There’s a limit to what the government can do. The Fed can lower rates to zero and the government can bail out industries, but what about the millions of small business owners who suddenly have no customers?

70% of our economy is consumer spending.

Comparisons are being drawn to the economic shock of 9/11, the Great Recession, and the Great Depression

 

 

A week ago, Mark Canlis’s restaurant in Seattle was offering a $135 tasting menu to a bustling dining room every night. Eileen Hornor’s inn on the Maine coast was booking rooms for the busy spring graduation season. And Kalena Masching, a real estate agent in California, was fielding multiple offers on a $1.2 million home.

Then the coronavirus outbreak changed everything.

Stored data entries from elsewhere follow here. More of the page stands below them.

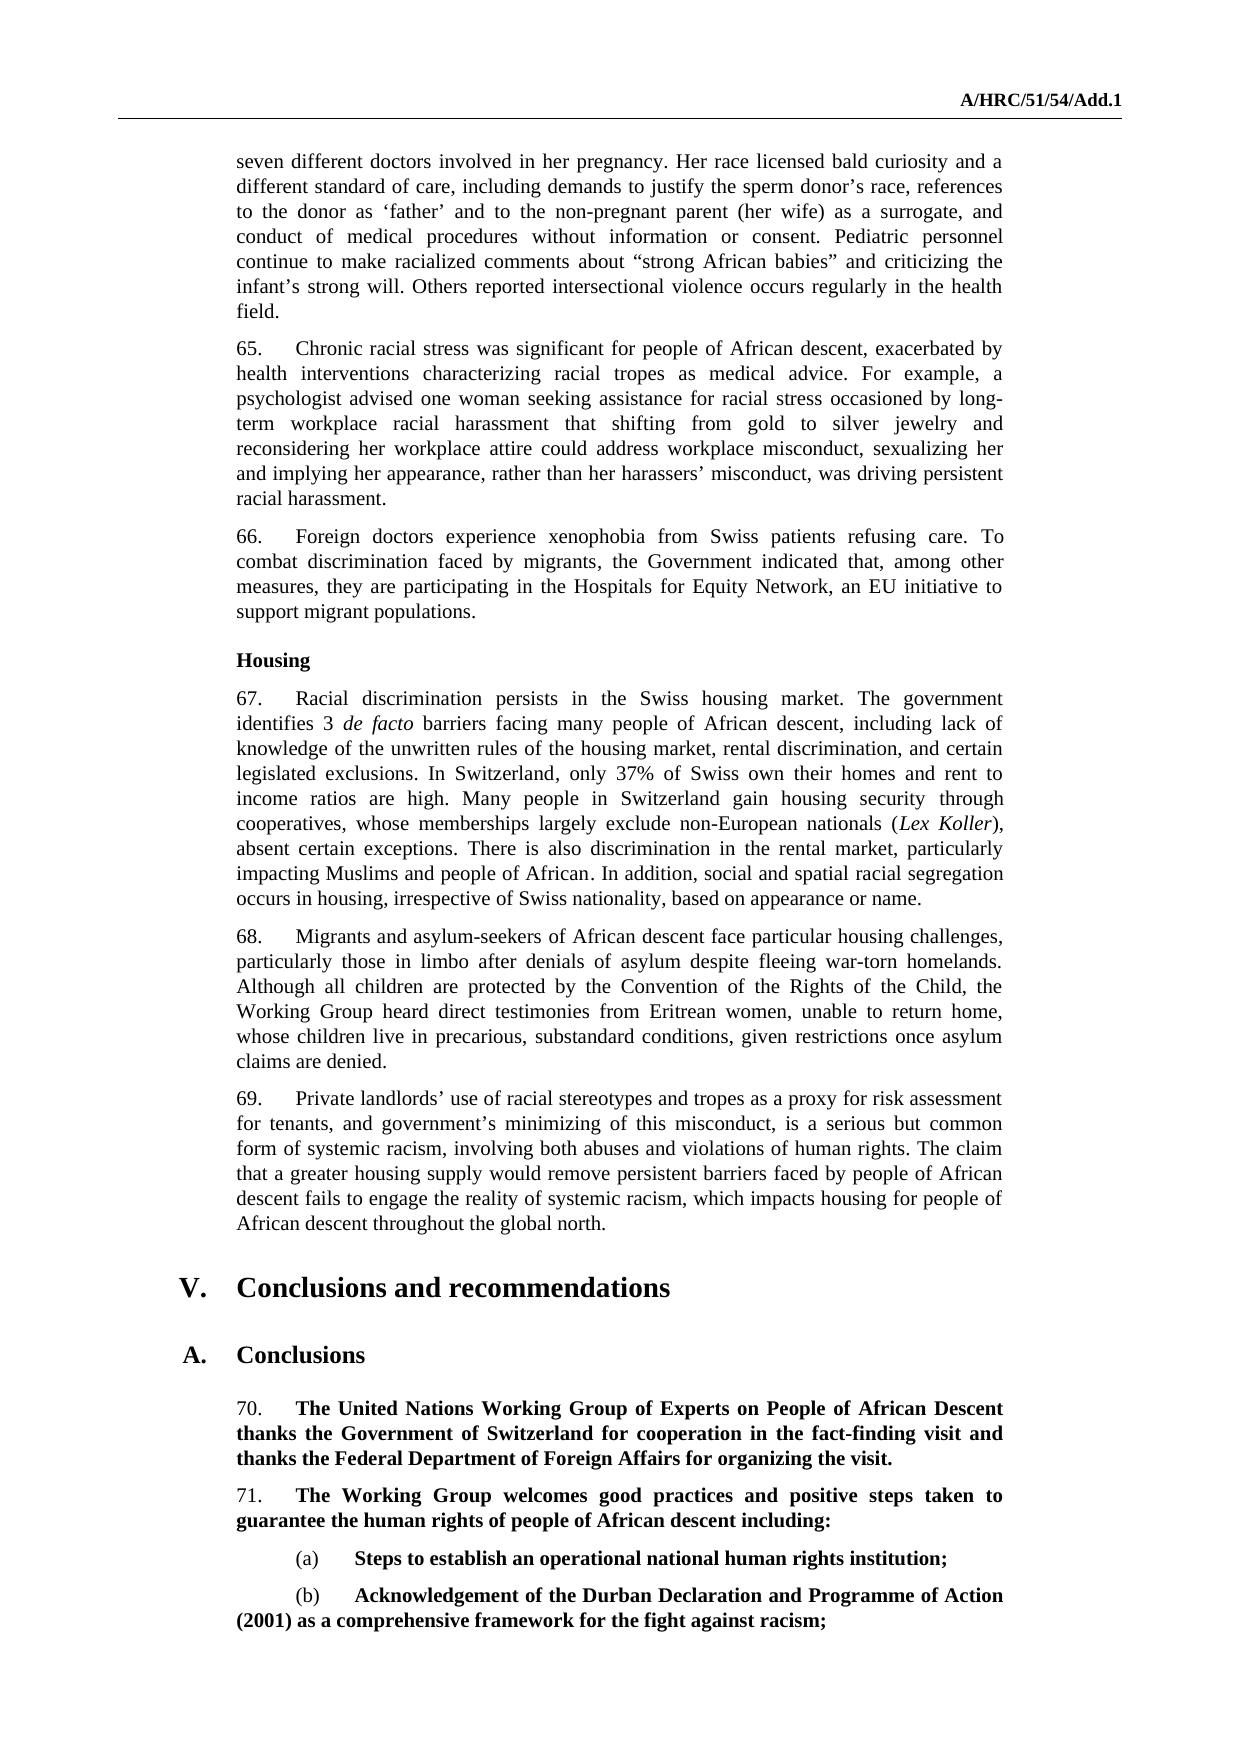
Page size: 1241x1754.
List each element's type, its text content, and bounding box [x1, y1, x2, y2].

text 71. The Working Group welcomes good practices and positive steps taken to guarantee the human rights of people of African descent including: [236, 1482, 1004, 1532]
text (b) Acknowledgement of the Durban Declaration and Programme of Action (2001) as a comprehensive framework for the fight against racism; [236, 1582, 1004, 1632]
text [236, 148, 1004, 323]
text 70. The United Nations Working Group of Experts on People of African Descent thanks the Government of Switzerland for cooperation in the fact-finding visit and thanks the Federal Department of Foreign Affairs for organizing the visit. [236, 1394, 1004, 1469]
text 66. Foreign doctors experience xenophobia from Swiss patients refusing care. To combat discrimination faced by migrants, the Government indicated that, among other measures, they are participating in the Hospitals for Equity Network, an EU initiative to support migrant populations. [236, 523, 1004, 623]
text 65. Chronic racial stress was significant for people of African descent, exacerbated by health interventions characterizing racial tropes as medical advice. For example, a psychologist advised one woman seeking assistance for racial stress occasioned by long-term workplace racial harassment that shifting from gold to silver jewelry and reconsidering her workplace attire could address workplace misconduct, sexualizing her and implying her appearance, rather than her harassers’ misconduct, was driving persistent racial harassment. [236, 335, 1004, 510]
text 68. Migrants and asylum-seekers of African descent face particular housing challenges, particularly those in limbo after denials of asylum despite fleeing war-torn homelands. Although all children are protected by the Convention of the Rights of the Child, the Working Group heard direct testimonies from Eritrean women, unable to return home, whose children live in precarious, substandard conditions, given restrictions once asylum claims are denied. [236, 923, 1004, 1073]
text V. Conclusions and recommendations [118, 1273, 1004, 1304]
text 67. Racial discrimination persists in the Swiss housing market. The government identifies 3 de facto barriers facing many people of African descent, including lack of knowledge of the unwritten rules of the housing market, rental discrimination, and certain legislated exclusions. In Switzerland, only 37% of Swiss own their homes and rent to income ratios are high. Many people in Switzerland gain housing security through cooperatives, whose memberships largely exclude non-European nationals (Lex Koller), absent certain exceptions. There is also discrimination in the rental market, particularly impacting Muslims and people of African. In addition, social and spatial racial segregation occurs in housing, irrespective of Swiss nationality, based on appearance or name. [236, 685, 1004, 910]
text A. Conclusions [118, 1341, 1004, 1369]
text 69. Private landlords’ use of racial stereotypes and tropes as a proxy for risk assessment for tenants, and government’s minimizing of this misconduct, is a serious but common form of systemic racism, involving both abuses and violations of human rights. The claim that a greater housing supply would remove persistent barriers faced by people of African descent fails to engage the reality of systemic racism, which impacts housing for people of African descent throughout the global north. [236, 1085, 1004, 1235]
text (a) Steps to establish an operational national human rights institution; [236, 1544, 1004, 1569]
text Housing [118, 648, 1004, 673]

Today, Mr. Canlis’s restaurant is preparing to become a drive-through operation serving burgers. Ms. Hornor is bleeding cash as she refunds deposits for scores of canceled reservations. And Ms. Masching is scrambling to save her sale after one offer after another fell through.

“Last week, I would have told you nothing had changed,” she said. “This week, it has all gone to hell.”

For weeks, forecasters have warned of the coronavirus’s potential to disrupt the American economy. But there was little hard evidence beyond delayed shipments of goods from China and stomach-churning volatility in financial markets.

Now the effects are showing up in downtown nightspots and suburban shopping centers from coast to coast.